My brother lives in Seattle and belongs to the reform temple there. He says the Sikh community in Seattle also helped guard the general area near the Federation after the shooting and during the Sabbath.

I put this comment in your combox under the earlier thread about the shooting, but the comments had already mutated, so I don't know that anyone noticed. Please excuse my saying so again.

[Religio-Cultural note: Three kids in our family, raised in the Presbyterian Church in America; now one is Jewish, one is in the Salvation Army, and the youngest (me) is in the Catholic Church. Yes, family gatherings, rare as they are, are quite ... interesting.]


I noticed.

Having been in a few alien places in my life, I have to say that every time I came back to the USA I loved it more.


Ah Pavel, but have you been to Australia? lol


It is a beautiful thing to behold.


Assuming you got the name right, I fail to see your point. Sikhs are not Muslim, they are a sub-sect of Hindus.


" Ah Pavel, but have you been to Australia? lol"

Yes, and it's lovely, friendly, and I have good friends there. But alas, it's not home.

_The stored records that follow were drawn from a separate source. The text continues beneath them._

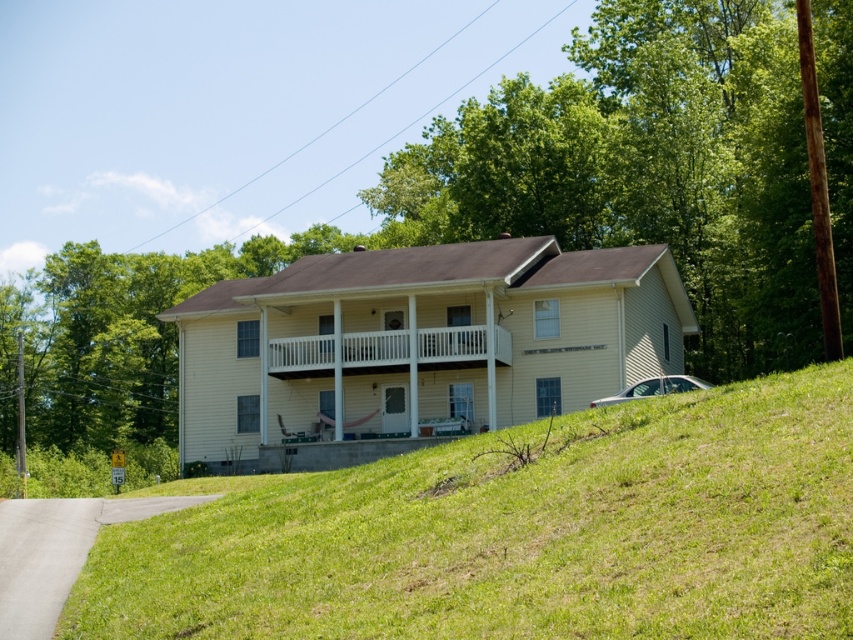
You are a landscape architect designing a garden path that needs to be 10 meters wide. You have to choose between placing it on the green grassy hillside at lower center or the white wooden porch at center. Based on their widths, which location can accommodate the path?

The green grassy hillside at lower center has a larger width than the white wooden porch at center, so the garden path should be placed on the green grassy hillside at lower center to accommodate its 10 meter width.

You are standing at point A located at coordinates (518, 532) in the image. What is the terrain like at your current location?

The terrain at point A located at coordinates (518, 532) is green grassy hillside at lower center.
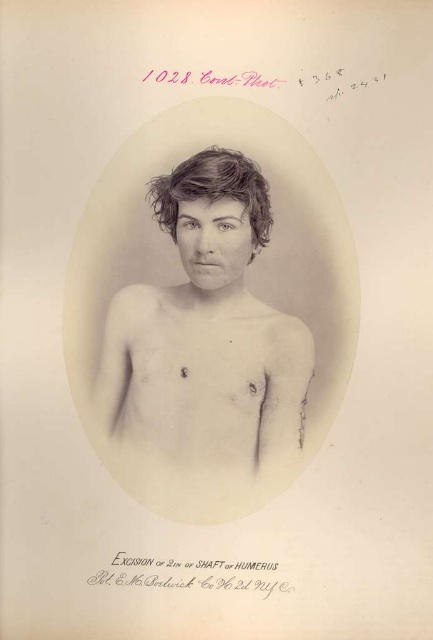
Based on the provided image, which object is wider between the smooth skin torso at center and the dark brown wavy hair at center?

The smooth skin torso at center is wider than the dark brown wavy hair at center according to the description.

You are a medical student analyzing this historical photograph. You notice the smooth skin torso at center and the dark brown wavy hair at center. Which object is positioned closer to the viewer?

The smooth skin torso at center is closer to the viewer because the dark brown wavy hair at center is behind it.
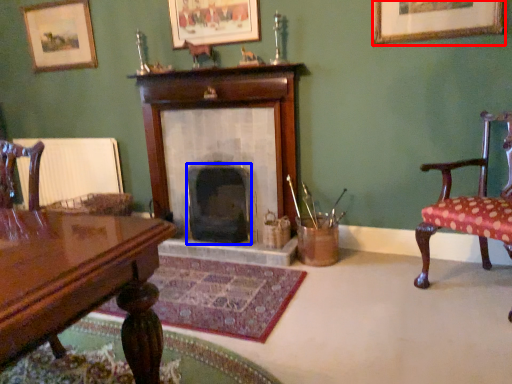
Question: Among these objects, which one is nearest to the camera, picture frame (highlighted by a red box) or fireplace (highlighted by a blue box)?

Choices:
 (A) picture frame
 (B) fireplace

Answer: (A)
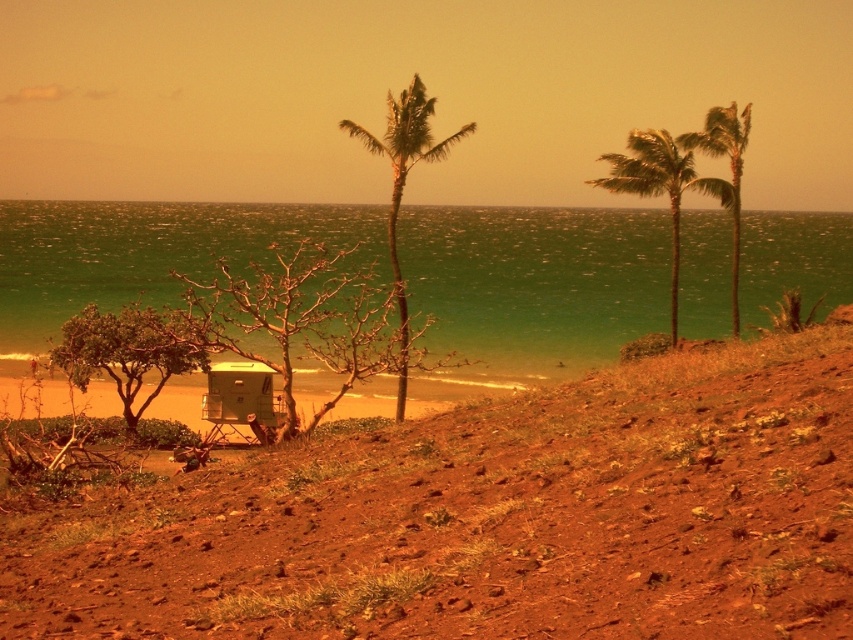
Question: Which object is closer to the camera taking this photo?

Choices:
 (A) green leafy tree at lower left
 (B) dirt/soil hillside at lower left

Answer: (B)

Question: Which object is the farthest from the green leafy palm tree at center?

Choices:
 (A) green leafy palm tree at upper right
 (B) green leafy palm trees at right

Answer: (B)

Question: Does green leafy palm tree at center appear over green leafy palm tree at upper right?

Choices:
 (A) no
 (B) yes

Answer: (B)

Question: Does dirt/soil hillside at lower left lie behind green water at center?

Choices:
 (A) yes
 (B) no

Answer: (B)

Question: Which point is farther to the camera?

Choices:
 (A) green water at center
 (B) green leafy tree at lower left
 (C) dirt/soil hillside at lower left

Answer: (A)

Question: Is green leafy palm tree at upper right positioned at the back of green leafy palm trees at right?

Choices:
 (A) no
 (B) yes

Answer: (A)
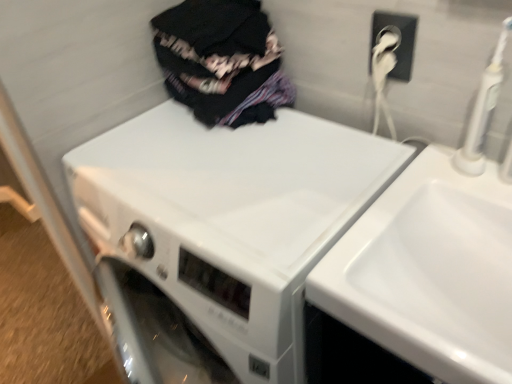
Image resolution: width=512 pixels, height=384 pixels. Identify the location of vacant space to the left of dark fabric clothes at upper center. [133, 139].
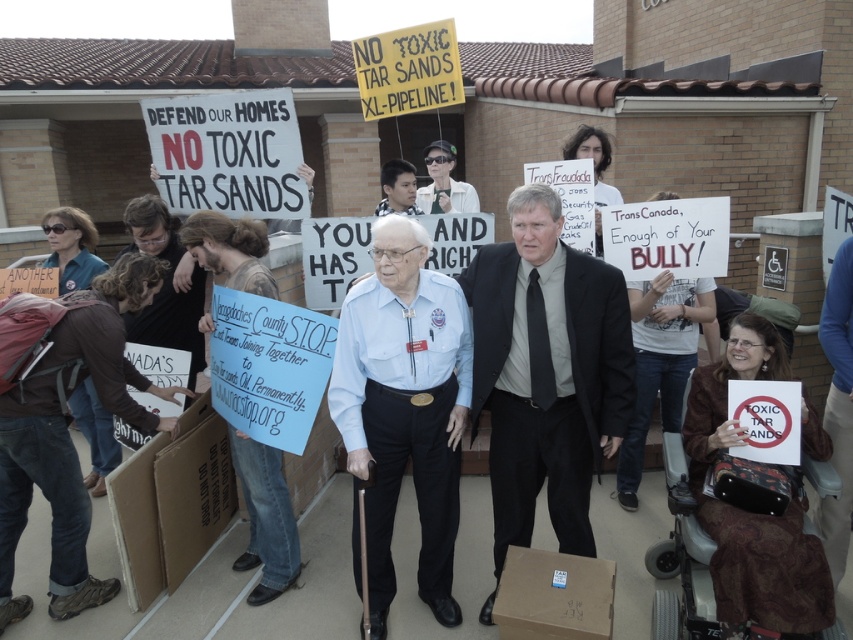
You are a photographer at the protest scene. You want to take a photo that includes both the black suit at center and the brown cardboard box at lower center. Which object should you focus on first to ensure both are in clear focus?

The black suit at center is further to the viewer than the brown cardboard box at lower center. To ensure both are in clear focus, you should focus on the black suit at center first, as it is closer to the camera, and the depth of field will extend to the brown cardboard box at lower center.

Based on the scene description, where is the light blue uniform at center located in terms of coordinates?

The light blue uniform at center is located at coordinates point (404, 406).

You are a photographer at the protest scene. You want to take a photo that includes both the light blue uniform at center and the brown cardboard box at lower left. Which object should you focus on first to ensure both are in frame?

The light blue uniform at center is taller than the brown cardboard box at lower left, so you should focus on the light blue uniform at center first to ensure both fit within the frame.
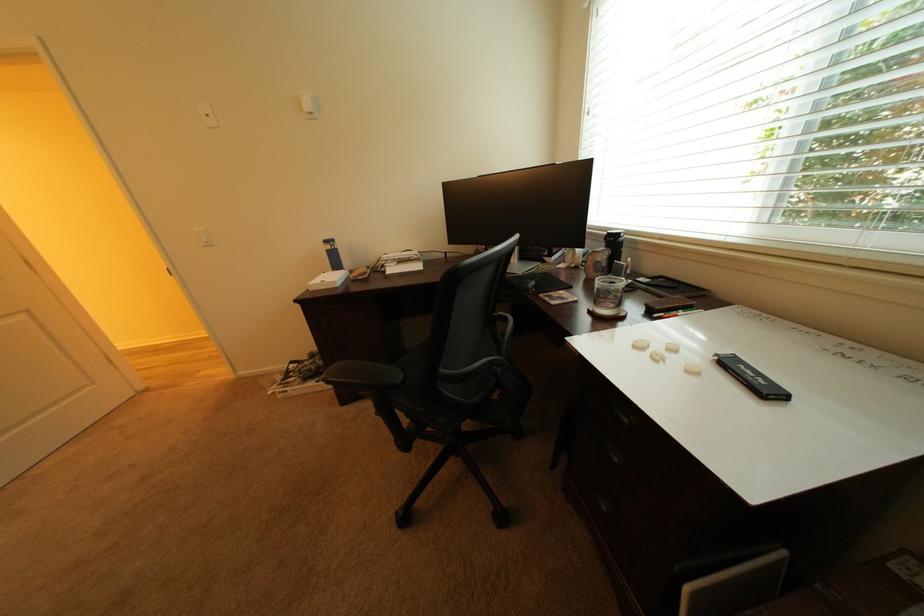
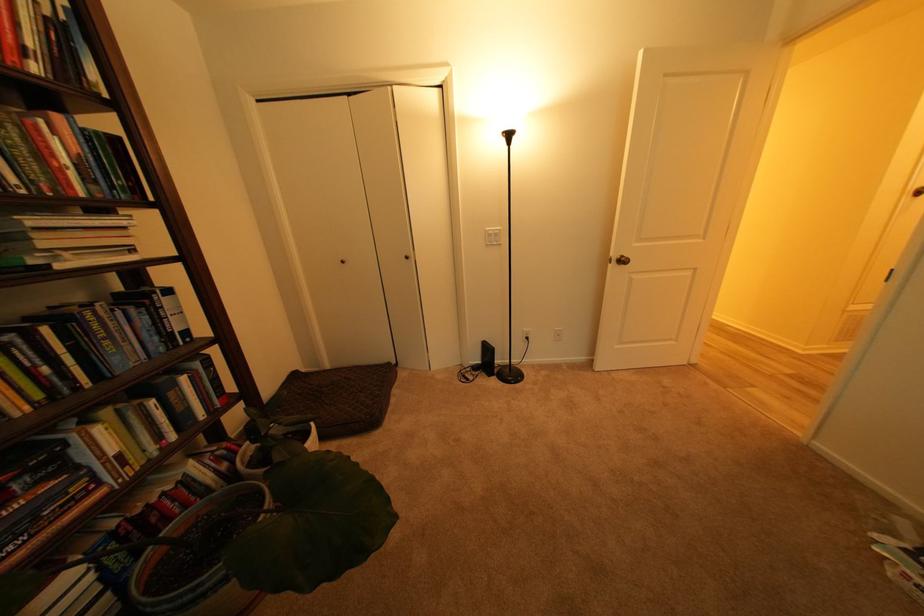
First-person continuous shooting, in which direction is the camera rotating?

→ The rotation direction of the camera is left-down.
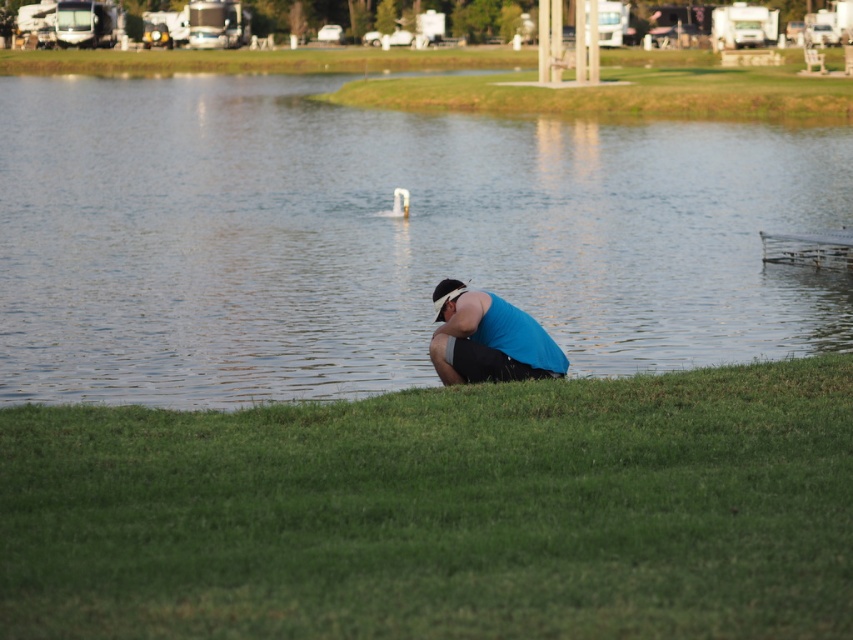
Does green grass at lower center have a greater width compared to blue fabric at center?

Indeed, green grass at lower center has a greater width compared to blue fabric at center.

Which of these two, green grass at lower center or blue fabric at center, stands taller?

blue fabric at center

Identify the location of green grass at lower center. (442, 513).

Where is `green grass at lower center`? Image resolution: width=853 pixels, height=640 pixels. green grass at lower center is located at coordinates (442, 513).

Between clear water at center and blue fabric at center, which one has more height?

With more height is clear water at center.

Measure the distance between point (206,108) and camera.

210.80 feet

In order to click on clear water at center in this screenshot , I will do `click(381, 237)`.

Which is more to the left, clear water at center or green grass at lower center?

green grass at lower center is more to the left.

Between clear water at center and green grass at lower center, which one is positioned higher?

clear water at center is above.

Describe the element at coordinates (381, 237) in the screenshot. I see `clear water at center` at that location.

The height and width of the screenshot is (640, 853). Identify the location of clear water at center. (381, 237).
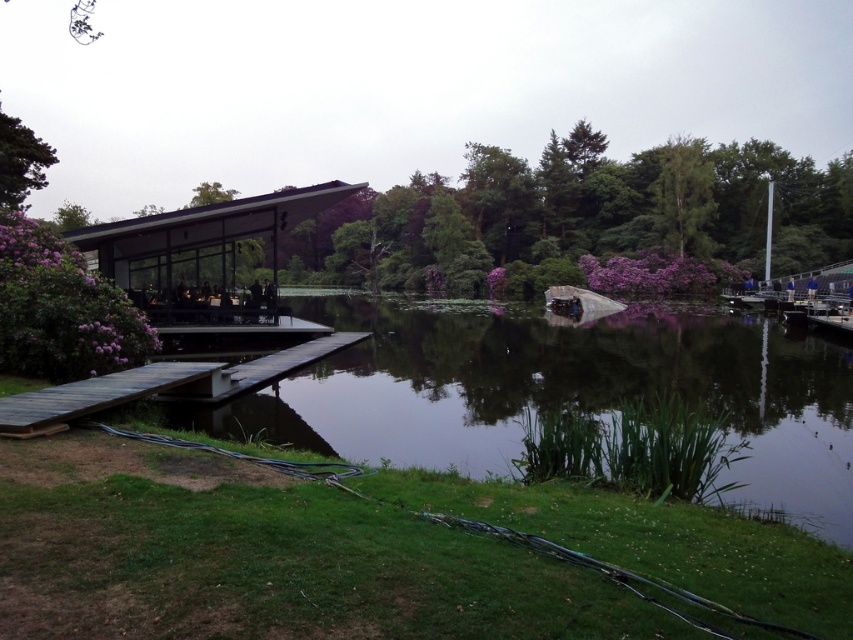
You are standing on the wooden walkway leading to the transparent glass gazebo at center. Looking up, you notice the green leafy tree at upper right. Is the tree above or below the gazebo?

The transparent glass gazebo at center is below the green leafy tree at upper right, so the tree is above the gazebo.

You are planning to take a photo of the purple leafy tree at upper center and the wooden dock at lower left from the wooden walkway. Which object will occupy more space in the photo frame?

The purple leafy tree at upper center will occupy more space in the photo frame because its width is larger than that of the wooden dock at lower left.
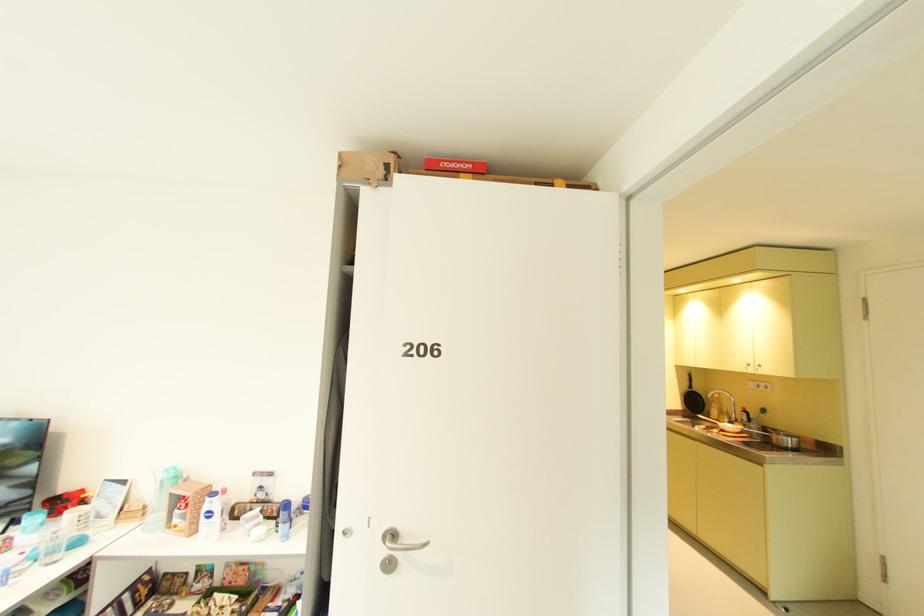
Locate an element on the screen. The image size is (924, 616). black pan handle is located at coordinates (689, 379).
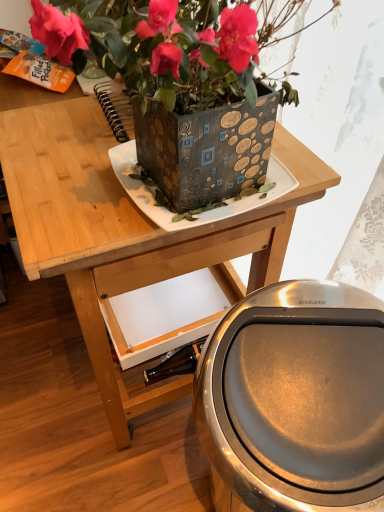
Question: In terms of height, does metallic textured planter at upper center look taller or shorter compared to polished stainless steel trash can at lower right?

Choices:
 (A) short
 (B) tall

Answer: (A)

Question: From the image's perspective, is metallic textured planter at upper center located above or below polished stainless steel trash can at lower right?

Choices:
 (A) below
 (B) above

Answer: (B)

Question: Based on their relative distances, which object is nearer to the wooden table at upper center?

Choices:
 (A) metallic textured planter at upper center
 (B) polished stainless steel trash can at lower right

Answer: (A)

Question: Estimate the real-world distances between objects in this image. Which object is farther from the wooden table at upper center?

Choices:
 (A) metallic textured planter at upper center
 (B) polished stainless steel trash can at lower right

Answer: (B)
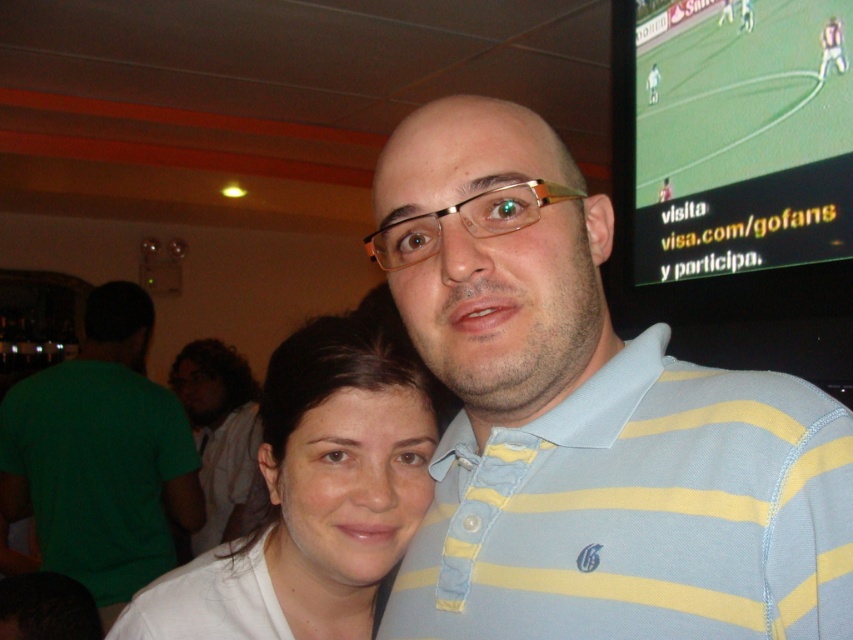
Does green cotton shirt at left appear under light brown hair at center?

Incorrect, green cotton shirt at left is not positioned below light brown hair at center.

Who is more forward, (132, 538) or (222, 532)?

Point (132, 538) is in front.

This screenshot has width=853, height=640. Find the location of `green cotton shirt at left`. green cotton shirt at left is located at coordinates (102, 456).

How far apart are white fabric shirt at center and green cotton shirt at left?

white fabric shirt at center is 1.97 meters from green cotton shirt at left.

Image resolution: width=853 pixels, height=640 pixels. What do you see at coordinates (312, 499) in the screenshot?
I see `white fabric shirt at center` at bounding box center [312, 499].

Between point (346, 384) and point (120, 506), which one is positioned behind?

The point (120, 506) is behind.

Find the location of a particular element. The image size is (853, 640). white fabric shirt at center is located at coordinates (312, 499).

Can you confirm if light blue striped polo shirt at center is bigger than green cotton shirt at left?

No.

Is light blue striped polo shirt at center positioned in front of green cotton shirt at left?

Yes, it is.

Where is `light blue striped polo shirt at center`? This screenshot has height=640, width=853. light blue striped polo shirt at center is located at coordinates (589, 420).

Identify the location of light blue striped polo shirt at center. The height and width of the screenshot is (640, 853). (589, 420).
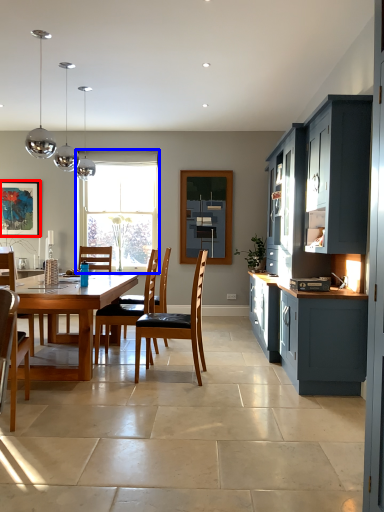
Question: Which object is closer to the camera taking this photo, picture frame (highlighted by a red box) or window (highlighted by a blue box)?

Choices:
 (A) picture frame
 (B) window

Answer: (A)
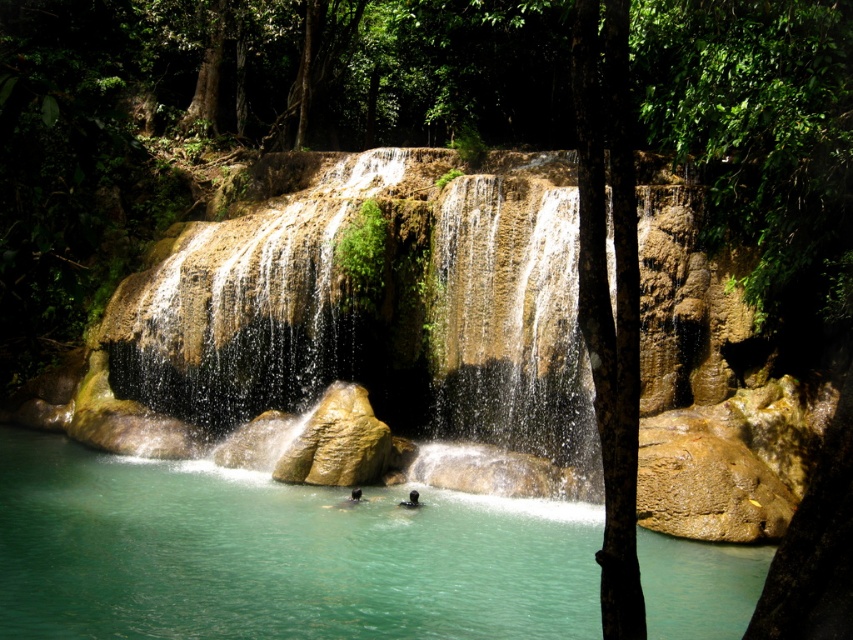
You are standing at the edge of the pool and want to reach the point marked at coordinates point [367,316]. Based on the scene description, what kind of surface will you encounter when you arrive there?

The point [367,316] is on smooth rock waterfall at center, so you will encounter a smooth rock surface there.

You are a photographer planning to take a photo of the smooth rock waterfall at center and the black matte person at center. You want to ensure the person is visible in front of the waterfall. Is the current arrangement suitable for this purpose?

The black matte person at center is behind the smooth rock waterfall at center, so the person would not be visible in front of the waterfall in the current arrangement. Adjust their position to move the person in front of the waterfall for better visibility.

You are a drone operator tasked with capturing aerial footage of the smooth rock waterfall at center. The drone must hover exactly at the coordinates provided in the Objects Description. What are the coordinates where the drone should position itself to capture the waterfall?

P.S. I must say, re Oz, that of all the places I've ever been, and I've been from Tashkent to North Cape, I've felt most at home in Australia, other than the States.


My point was simply that they hadn't been mentioned, though other religions, notabley different Christian group and Muslims, had been mentioned in the story.

I thought that deserved some recognition. I don't get your not getting it.


Paul, Sikhs would violently disagree. Sikhs have even less in common with Hinduism than Buddhism, and is nearly always examined as a distinct religion in itself.